Minibar, his Washington, D.C. restaurant, which seats only six, offers 30 tapas courses. Tom Sietsema, reviewing for the Washington Post says: “The high times might begin with "sangria" you eat with a spoon and end with a strip of bacon robed in chocolate flecked with a speck of gold leaf. Along the way, a team of several cooks - focused but friendly magicians who whip up edible wonders just feet from their audience - might also hand over a cloud of cotton candy that replicates Thai curry, brilliant near-liquid baby carrots, a blue-cheese-topped almond "tart" based on almond cream and liquid nitrogen, and (hang on!) prawns served with "brioche" that's just yeast-fragrant air pretending to be bread.”
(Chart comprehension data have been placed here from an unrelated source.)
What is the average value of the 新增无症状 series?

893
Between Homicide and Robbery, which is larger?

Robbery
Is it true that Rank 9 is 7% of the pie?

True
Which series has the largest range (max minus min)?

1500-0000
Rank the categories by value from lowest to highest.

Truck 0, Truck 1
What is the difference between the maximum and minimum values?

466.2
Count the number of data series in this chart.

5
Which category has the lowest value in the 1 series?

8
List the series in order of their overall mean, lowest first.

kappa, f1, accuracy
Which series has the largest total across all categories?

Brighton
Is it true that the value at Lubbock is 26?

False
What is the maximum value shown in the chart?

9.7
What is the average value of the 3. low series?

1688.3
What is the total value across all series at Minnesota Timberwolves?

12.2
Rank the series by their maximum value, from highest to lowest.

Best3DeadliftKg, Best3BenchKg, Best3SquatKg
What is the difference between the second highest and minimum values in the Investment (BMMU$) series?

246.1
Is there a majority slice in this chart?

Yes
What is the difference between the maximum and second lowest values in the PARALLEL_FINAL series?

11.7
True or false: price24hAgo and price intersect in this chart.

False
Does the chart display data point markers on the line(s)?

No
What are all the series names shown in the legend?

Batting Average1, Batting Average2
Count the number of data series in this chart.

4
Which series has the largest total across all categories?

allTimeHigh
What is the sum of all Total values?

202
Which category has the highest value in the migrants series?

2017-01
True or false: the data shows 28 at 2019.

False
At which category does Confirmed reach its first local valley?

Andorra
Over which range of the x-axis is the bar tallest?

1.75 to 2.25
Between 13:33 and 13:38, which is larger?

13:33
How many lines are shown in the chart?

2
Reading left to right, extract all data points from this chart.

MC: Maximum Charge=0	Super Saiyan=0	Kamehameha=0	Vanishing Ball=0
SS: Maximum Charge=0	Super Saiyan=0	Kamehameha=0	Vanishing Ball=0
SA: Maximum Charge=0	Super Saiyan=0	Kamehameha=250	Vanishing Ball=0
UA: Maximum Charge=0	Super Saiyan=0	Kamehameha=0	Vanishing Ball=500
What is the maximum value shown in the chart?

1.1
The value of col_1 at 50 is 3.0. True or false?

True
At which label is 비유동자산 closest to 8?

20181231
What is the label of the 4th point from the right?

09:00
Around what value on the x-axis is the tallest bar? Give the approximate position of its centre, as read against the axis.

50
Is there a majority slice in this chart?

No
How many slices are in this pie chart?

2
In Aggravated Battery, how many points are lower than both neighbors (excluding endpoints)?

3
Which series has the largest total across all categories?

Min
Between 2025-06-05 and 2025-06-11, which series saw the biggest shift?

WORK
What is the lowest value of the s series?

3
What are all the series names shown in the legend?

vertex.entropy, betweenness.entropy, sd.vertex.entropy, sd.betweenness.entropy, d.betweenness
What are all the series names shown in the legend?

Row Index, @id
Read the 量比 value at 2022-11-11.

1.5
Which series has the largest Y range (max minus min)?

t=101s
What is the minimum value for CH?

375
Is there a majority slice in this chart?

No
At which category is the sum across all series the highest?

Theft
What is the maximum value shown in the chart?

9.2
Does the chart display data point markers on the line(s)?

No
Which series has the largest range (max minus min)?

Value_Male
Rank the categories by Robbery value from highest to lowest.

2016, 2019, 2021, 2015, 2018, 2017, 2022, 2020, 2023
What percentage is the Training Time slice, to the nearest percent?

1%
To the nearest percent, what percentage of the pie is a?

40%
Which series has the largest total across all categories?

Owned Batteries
Made in Spain: Spanish Dishes for the American Kitchen, buried in my cookbook collection, made an appearance for a Daring Cooks' Challenges in 2009, and a Basque-themed Concert in the Park last summer. It was time to break it out again. As I browsed through the recipes and photographs, I settled on something simple, rustic and intriguing - Sandwich of dried pork loin, Manchego cheese, and quince preserve. All of the recipes in this cookbook are simple and straightforward - none require any molecular gastronomy techniques employed at minibar!
The recipe calls for Lomo Embuchado (dried cured pork loin), something totally new to me, and quince, relatively new to me, and it gave me an excuse to visit Pata Negra Market, which specializes in the import and distribution of selected regional food and wine of Spain. Chris raided the market for our Basque-themed Concert in the Park, and I remember the delectable tapas and bottle of wine he shared that evening.
We parked in the back and walked through Costa Brava, the adjoining restaurant. Of course, we couldn't resist stopping at the bar for Sangria and a few tapas.
|Costa Brava's Tapas and Sangria|
Shrimp in Garlic and Sautéed Chorizo sausage
|Gambas al Ajillo - Shrimp in Garlic|
We made the mistake of ordering just two glasses of sangria, rather than a pitcher, especially after asking for a few extra rolls to soak up that luscious garlicky-butter left over after devouring the shrimp.
After lunch, we walked over to Pata Negra Market and perused the paella pans, deli cases stocked with sausages, meats, and cheeses, wine cellar, and shelves featuring an assortment of Spanish delicacies. We grabbed a triangle of Manchego cheese, container of quince paste, and 1/4 pound of thinly sliced Lomo, and were good to go.
We thoroughly enjoyed these sandwiches for a weeknight dinner, with a side salad, but I envision smaller bruschetta versions as tapas for a fabulous party or picnic platter.
Sandwich of Dried Pork Loin, Manchego Cheese, and Quince Preserve
8 slices rustic bread
Spanish extra-virgin olive oil
1 block Membrillo (quince preserve), about 12 ounces, cut into 1/4-inch slices
1/2 pound thinly sliced Lomo Embuchado (dried cured pork loin)
1/2 pound thinly sliced Manchego (Spanish sheep's milk cheese)
Brush the slices of bread with olive oil, place on a baking sheet, and toast each side under the broiler until golden. Top four slices of bread with the sliced membrillo, followed by slices of pork loin, then slices of the Manchego cheese. Drizzle the Manchego with more olive oil and top each sandwich with a second slice of toasted bread.